After seven years of unsparing violence, Machiavellian intrigue, and perspicacious dialogue, tonight we finally got it — the end of Game of Thrones, in the form of ‘Beyond the Wall’. HBO may be producing another season of budget-busting fan fiction, but their plot has become too ludicrous to take seriously any longer.

The show runners didn’t drop the ball here, they buried it.

Last week, I expressed uneasiness that the writers were lending themselves to plot inconsistencies and erasure of realism within their world. I predicted that ‘Beyond the Wall’ would turn things around from the failings of ‘Eastwatch’.
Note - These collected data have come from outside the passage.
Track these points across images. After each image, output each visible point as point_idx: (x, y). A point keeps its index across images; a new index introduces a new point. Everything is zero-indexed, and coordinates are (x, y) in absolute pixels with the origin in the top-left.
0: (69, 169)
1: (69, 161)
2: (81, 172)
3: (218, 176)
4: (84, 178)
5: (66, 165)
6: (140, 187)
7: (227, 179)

I was wrong. Narrative integrity has now fully departed. Despite that, Season Seven’s penultimate episode is still an exceptional spectacle. Television is a visual experience, so a show isn’t just the creation of its writers.

As a showpiece for visual effects, special effects, set design, fight choreography, makeup, and costume design, it’s in top form. The work of these creative teams are as commendable as that of writers’ when they produce exceptional material, so I still admire the episode in many ways.
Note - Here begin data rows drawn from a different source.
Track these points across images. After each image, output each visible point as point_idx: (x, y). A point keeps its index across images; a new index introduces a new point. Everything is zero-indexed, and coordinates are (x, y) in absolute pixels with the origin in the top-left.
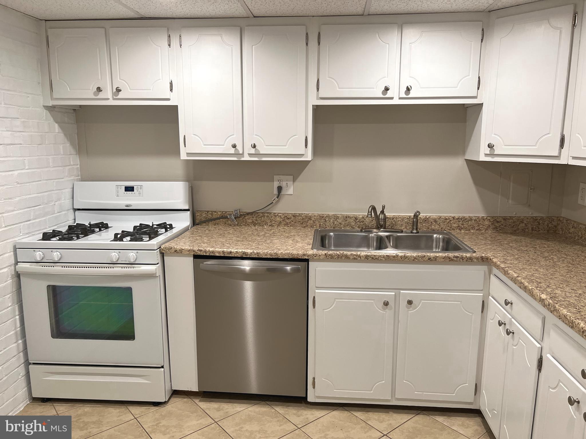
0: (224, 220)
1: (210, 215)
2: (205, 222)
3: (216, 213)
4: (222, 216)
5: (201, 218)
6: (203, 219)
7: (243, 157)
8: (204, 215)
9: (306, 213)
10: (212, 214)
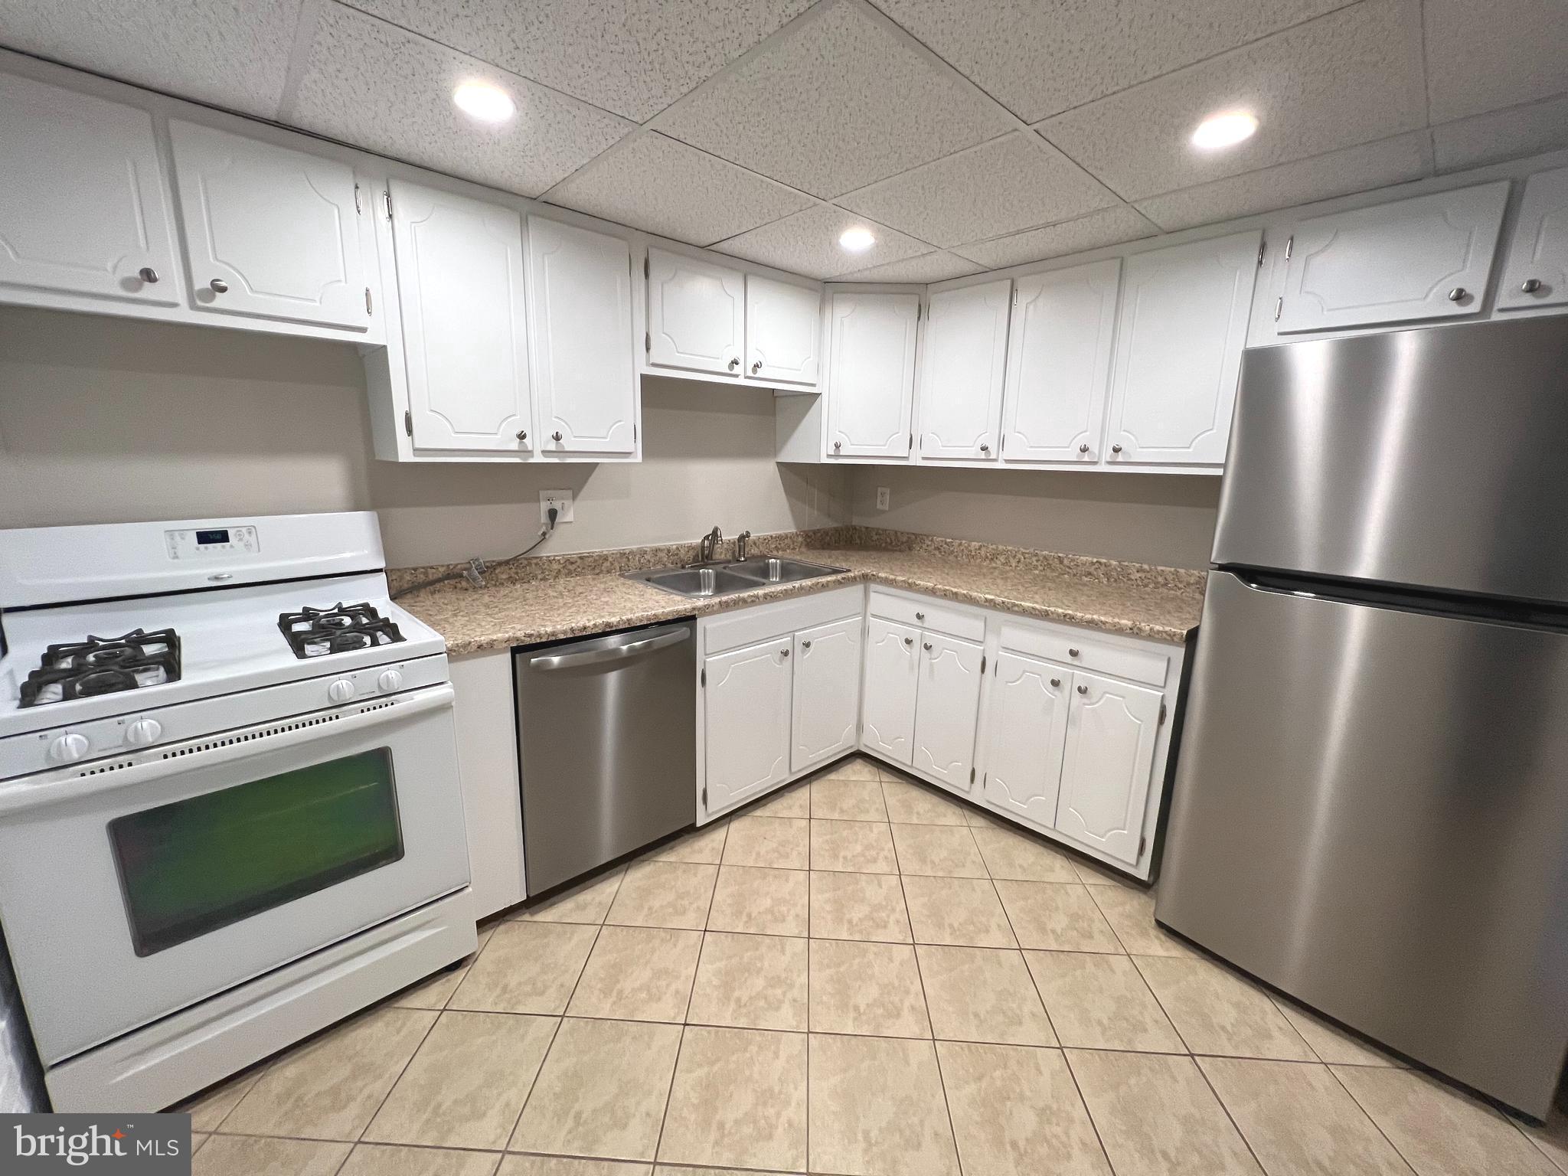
0: (452, 582)
1: (422, 576)
2: (411, 592)
3: (434, 571)
4: (449, 574)
5: (401, 584)
6: (406, 586)
7: (533, 456)
8: (408, 578)
9: (597, 550)
10: (426, 574)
The climactic scene is one of the most visually stunning in television history. Dragons fought off an army of wights, fire blasted a frozen lake, and Viserion was struck down by an ice spear.

It’s unfortunate that the scene’s basis was nonsensical. The plot hinged on the wights waiting at least a whole day (as long as it takes for Gendry to marathon his way through the snow back to Eastwatch, for a raven to fly across an entire continent, and for dragons to fly across that continent again to find Jon and company beyond the Wall) for holes in a frozen lake to freeze back over. They only notice that the water has indeed frozen back over when the Hound skids a pebble across it.

It is only five minutes into the following skirmish before dragons ex machina arrive to save the day. Before this, six characters are surrounded and attacked by an undead army, and none of them are hurt. Instead, magic extras materialise at various points to die on screen to create a semblance of danger.

The Night King presents another potential threat when he draws an ice spear. This is, sadly, when suspension of disbelief is broken and never returns. Why does he aim it at Viserion when Drogon, carrying all our protagonists, is a far closer, larger, and immobile target? And why, when Viserion falls, does Daenerys look like she’s restraining a smile? Why does she smirk when watching Jon drown?

The dragons leave Jon behind, sinking into the icy water in layers and layers of drenched furs. Viewers learned from Jaime Lannister, however, that that is no problem. He pulls himself out and gets walking.

When Jon needs a horse, Benjen suddenly appears and decides to commit suicide so Jon can use his horse. The purpose of Benjen’s suicide is unclear. He tells Jon that there’s “not enough time” for him to stay on the horse with Jon, but the wights are so far away he has to stand round waiting for them to come to him.

I won’t try to examine what happened in the polar bear attack, or Jon and Daenerys’ conversation on the boat. Their absurdity simply cannot be accounted for.

Down south in Winterfell, we find our one worthwhile storyline. Despite the psychotic, aberrant dialogue written for Arya, this was an interesting episode for Sansa and Littlefinger. It’s up in the air who’s got the upper hand right now, but I suspect it’s Littlefinger. It’s likely he tricked Sansa into sending Brienne away and thinking it was her own idea. Either way, Winterfell definitely looks like the most interesting place to be in the season finale next week.

I don’t have much interest in how the wight kidnapping storyline wraps up. Undoubtedly, it will conclude as outrageously as it was conceived. Viewers will keep watching, though, because to watch it isn’t essential to think. The writers’ lapse doesn’t, and shouldn’t, inhibit our appreciation for all the other extraordinary work that’s gone into this show’s production.